_GIVEN TEXT_
- Opening Delimiter -
I just want it to be as good as the Fifth Element and I'd be good to go.

Reactions: Agree 1 | Optimistic 1


----------



## Detective (Jul 11, 2017)

The World said:


> I just want it to be as good as the Fifth Element and I'd be good to go.



That's.... not at easy feat to achieve, though.

Reactions: Agree 2


----------



## GRIMMM (Jul 12, 2017)

It looks beautiful, and I'm hopeful for some nostalgia trips with regards to Fifth Element universe aspect.

So far it's being received well by critics.

Reactions: Optimistic 1


----------



## Zhen Chan (Jul 14, 2017)

I love that the music is the instrumental to gangsta paradise by coolio


----------



## Shiba D. Inu (Jul 19, 2017)



Reactions: Like 3 | Winner 1


----------



## reiatsuflow (Jul 30, 2017)

I made a terrible mistake and went to see this movie. I don't know what I was thinking. Now the friend I dragged with me is no longer my friend and I'm on ssris. Please don't make the same mistake I did. I...I don't know what I was thinking.

Reactions: Informative 1


----------



## dream (Jul 30, 2017)

Too late.  

At least it wasn't as bad as Jupiter Ascending.

Reactions: Agree 1 | Optimistic 1


----------



## blakstealth (Aug 1, 2017)

It was a pretty fun movie. Rihanna was incredible~


----------



## Rukia (Aug 6, 2017)

blakstealth said:


> It was a pretty fun movie. Rihanna was incredible~


Her acting during her death scene.
- Closing Delimiter -
_BRIEF 1_
In the forum thread, which film does the user dream say was worse than the movie under discussion?
_BRIEF 2_
List every distinct reaction type that appears in the "Reactions:" lines of the forum thread.
_BRIEF 3_
Carry on the forum thread with further posts, starting after its final sentence.

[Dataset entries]
- Opening Delimiter -
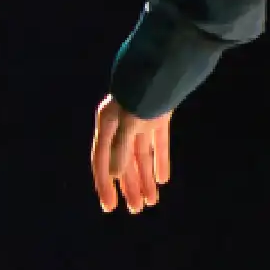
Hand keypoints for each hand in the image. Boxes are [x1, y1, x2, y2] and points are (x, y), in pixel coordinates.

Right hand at [91, 95, 171, 214]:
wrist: (169, 59)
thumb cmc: (143, 89)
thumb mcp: (129, 120)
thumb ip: (120, 148)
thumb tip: (112, 174)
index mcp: (106, 124)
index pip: (101, 161)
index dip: (105, 185)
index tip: (110, 207)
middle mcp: (121, 124)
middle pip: (123, 162)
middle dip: (130, 187)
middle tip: (137, 210)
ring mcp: (140, 119)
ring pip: (141, 156)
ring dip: (145, 178)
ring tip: (151, 202)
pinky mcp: (159, 115)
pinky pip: (158, 143)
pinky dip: (160, 161)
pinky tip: (163, 180)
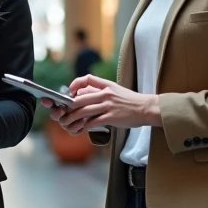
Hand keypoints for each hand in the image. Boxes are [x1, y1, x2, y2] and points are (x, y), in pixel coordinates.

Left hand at [42, 75, 159, 134]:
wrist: (146, 109)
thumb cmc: (131, 101)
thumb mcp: (116, 90)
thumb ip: (101, 90)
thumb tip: (85, 94)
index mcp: (106, 85)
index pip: (87, 79)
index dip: (76, 84)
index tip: (70, 91)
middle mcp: (105, 94)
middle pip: (79, 98)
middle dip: (67, 106)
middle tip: (61, 112)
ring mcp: (107, 105)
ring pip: (83, 111)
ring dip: (71, 118)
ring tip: (66, 122)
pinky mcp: (111, 117)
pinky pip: (92, 122)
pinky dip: (83, 126)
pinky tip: (80, 128)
- Closing Delimiter -
_WRITTEN ANSWER 1_
Jupiter Ascending

_WRITTEN ANSWER 2_
Agree, Optimistic, Like, Winner, Informative

_WRITTEN ANSWER 3_
----------



## Detective (Aug 7, 2017)

Rukia said:


> Her acting during her death scene.



At least it was brief. Thankfully we didn't put up with that shit for long.

Remember her in Battleship?


----------



## blakstealth (Aug 8, 2017)

Rukia said:


> Her acting during her death scene.


She did the best she could with the script


----------



## Suigetsu (Aug 14, 2017)

Why do they hire famous folks that are terrible actors?
Inb4 cause they bring public.
Oh well well.

So... was this jupiter descending 2?


----------



## Tony Lou (Aug 14, 2017)

Suigetsu said:


> Why do they hire famous folks that are terrible actors?
> Inb4 cause they bring public.
> Oh well well.



Same reason why she morphed into Rihanna again during her death scene. That shit made no sense from the movie's perspective.



Saishin said:


> Cara looks like Emma Watson



She rather reminds me of Eva Green. Her eyes are so freaking intense.


----------



## dr_shadow (Sep 3, 2017)

Saw it.

Visuals were breathtaking at times, on par with Guardians of the Galaxy or even Star Wars.

But the plot was confused and the characters undeveloped. It's just a series of unrelated adventure setpieces happening without much coherence. Several scenes could be cut completely or re-cut in any order and it wouldn't make a difference.

No chemistry between leads; we never understand why they supposedly like each other because their relationship is not set up except for the first scene.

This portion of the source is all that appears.